Chapter 2. The Time-Quality Curve
Where you invest your love, you invest your life.
Awake my soul
Mumford and Sons
Doing things takes time.
Sometimes that’s annoying, but at least some of the time it’s the whole purpose. Either way, it’s hard to avoid the fact that we have to spend time to get anything done. Doing things well often takes more time again, and that can also be annoying or purposeful.

If we have limited time and lots of demands, the challenge is picking when to stop one task and move on, to know when something is “good enough”. The S-shaped Time-Quality curve shown here is perhaps slightly too simple to perfectly describe every task we do – but the basic concept probably holds pretty well. The main message from this curve is that we get non-linear value for our minutes. That is, some minutes give us more return than average and some give us less return – and so when we have time pressure, we need to try to optimise where we spend them.
In essence, the curve suggests that the first phase on a task is where the time we invest doesn’t really get us very far in terms of quality outcomes – because at that stage we haven’t done enough of the task to actually create an outcome at all. We might be doing useful or even necessary groundwork for a quality outcome, but clearly more time is required before we can consider it ‘done’.
Then there is a second phase where you get increasingly high returns for the time you put in. At some stage towards the end of this phase and maybe even right on the inflexion point, you reach Point A – the minimum feasible point at which the task could be realistically be considered “done”. Once this point is reached, we have to then make a choice about how much – if at all – we want to continue, because now we are using discretionary time rather than necessary time. Every non-linear minute spent here now needs to be a worthwhile investment, because it is time that could be used on other things.

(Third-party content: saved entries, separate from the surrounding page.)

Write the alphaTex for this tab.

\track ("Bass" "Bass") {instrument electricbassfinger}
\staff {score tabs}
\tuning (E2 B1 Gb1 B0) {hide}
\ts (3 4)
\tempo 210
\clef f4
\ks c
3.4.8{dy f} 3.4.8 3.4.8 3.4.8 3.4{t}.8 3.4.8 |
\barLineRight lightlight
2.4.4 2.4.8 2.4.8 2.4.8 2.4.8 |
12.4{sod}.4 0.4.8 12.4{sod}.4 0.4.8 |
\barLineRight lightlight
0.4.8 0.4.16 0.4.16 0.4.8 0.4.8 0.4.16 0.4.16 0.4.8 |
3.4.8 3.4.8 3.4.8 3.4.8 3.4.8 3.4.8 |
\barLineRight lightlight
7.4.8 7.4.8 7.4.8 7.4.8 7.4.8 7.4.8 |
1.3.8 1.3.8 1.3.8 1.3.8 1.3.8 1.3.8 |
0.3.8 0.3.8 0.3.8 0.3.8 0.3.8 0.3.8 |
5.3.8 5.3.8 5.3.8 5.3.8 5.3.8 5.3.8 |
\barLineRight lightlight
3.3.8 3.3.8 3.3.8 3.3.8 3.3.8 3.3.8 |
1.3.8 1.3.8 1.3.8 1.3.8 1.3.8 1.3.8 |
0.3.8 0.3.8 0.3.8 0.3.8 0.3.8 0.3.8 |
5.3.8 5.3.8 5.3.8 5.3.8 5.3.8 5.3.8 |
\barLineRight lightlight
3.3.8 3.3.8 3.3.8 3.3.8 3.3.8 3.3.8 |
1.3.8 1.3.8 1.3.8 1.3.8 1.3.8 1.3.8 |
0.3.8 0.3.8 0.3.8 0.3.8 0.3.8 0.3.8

As the curve continues beyond Point A, we see it flattens out into a phase of diminishing returns where every minute spent does less and less to further improve the quality of the final outcome. This is where we have to apply our judgement about just how good is good enough? The question is more complex even than that, because any analysis of how good it is needs to take into account the context and the opportunity cost. That is, does it need to be better in this specific circumstance? And what else isn’t getting done because I’m doing this task better?
Knowing when to stop and move on to another task (or just stopping!) is really important for our overall ability to manage time. Once we get beyond Point A and deep into Phase 3, where the improvement in quality from every minute spent on the task is getting less and less, there has to be a really good reason to keep going.

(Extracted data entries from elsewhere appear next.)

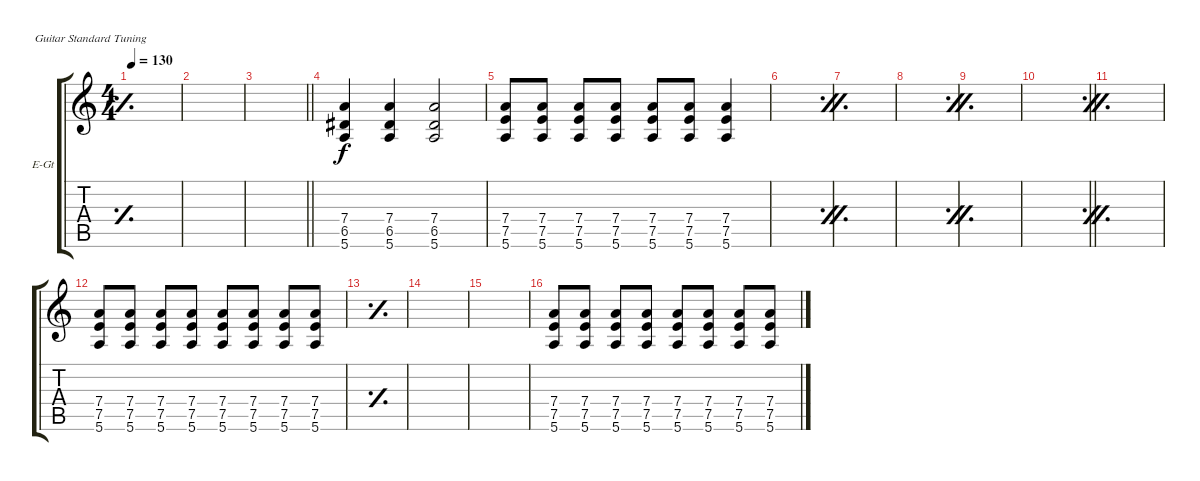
\defaultSystemsLayout 4
\bracketExtendMode groupsimilarinstruments
\firstSystemTrackNameOrientation horizontal
\otherSystemsTrackNameOrientation horizontal
\track ("Guitar 2" "E-Gt") {instrument distortionguitar}
\staff {score tabs}
\tuning (E4 B3 G3 D3 A2 E2)
\ts (4 4)
\tempo 130
\clef g2
\simile simple
\ks aminor
|
|
\barLineRight lightlight
|
(5.6 6.5 7.4).4 (5.6 6.5 7.4).4 (5.6 6.5 7.4).2 |
(5.6 7.5 7.4).8 (5.6 7.5 7.4).8 (5.6 7.5 7.4).8 (5.6 7.5 7.4).8 (5.6 7.5 7.4).8 (5.6 7.5 7.4).8 (5.6 7.5 7.4).4 |
\simile firstofdouble
|
\simile secondofdouble
|
\simile firstofdouble
|
\simile secondofdouble
|
\simile firstofdouble
\barLineRight lightlight
|
\simile secondofdouble
|
\simile none
(5.6 7.5 7.4).8 (5.6 7.5 7.4).8 (5.6 7.5 7.4).8 (5.6 7.5 7.4).8 (5.6 7.5 7.4).8 (5.6 7.5 7.4).8 (5.6 7.5 7.4).8 (5.6 7.5 7.4).8 |
\simile simple
|
|
|
\simile none
(5.6 7.5 7.4).8 (5.6 7.5 7.4).8 (5.6 7.5 7.4).8 (5.6 7.5 7.4).8 (5.6 7.5 7.4).8 (5.6 7.5 7.4).8 (5.6 7.5 7.4).8 (5.6 7.5 7.4).8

There are certainly entirely valid reasons to push on well-beyond Point A, that’s where the really great work gets done. However, I think knowing when to stop and not seek ‘perfection’ on everything is one of the real keys to bigger things like “time management” and “work-life balance”, amongst others.
A key idea to take out from the concept of the Time-Quality curve is not just that if a job’s worth doing, it’s worth doing well. That’s been beaten into us forever. What might be a more useful insight now is the unspoken corollary: that is if a job isn’t worth doing, it probably isn’t worth doing well. Or at least, if it’s done sufficiently well, there is no need to invest more time on it.
Anyway, enough on this subject. I think I’ve made my point sufficiently well for now, and I need to move on to some other important things.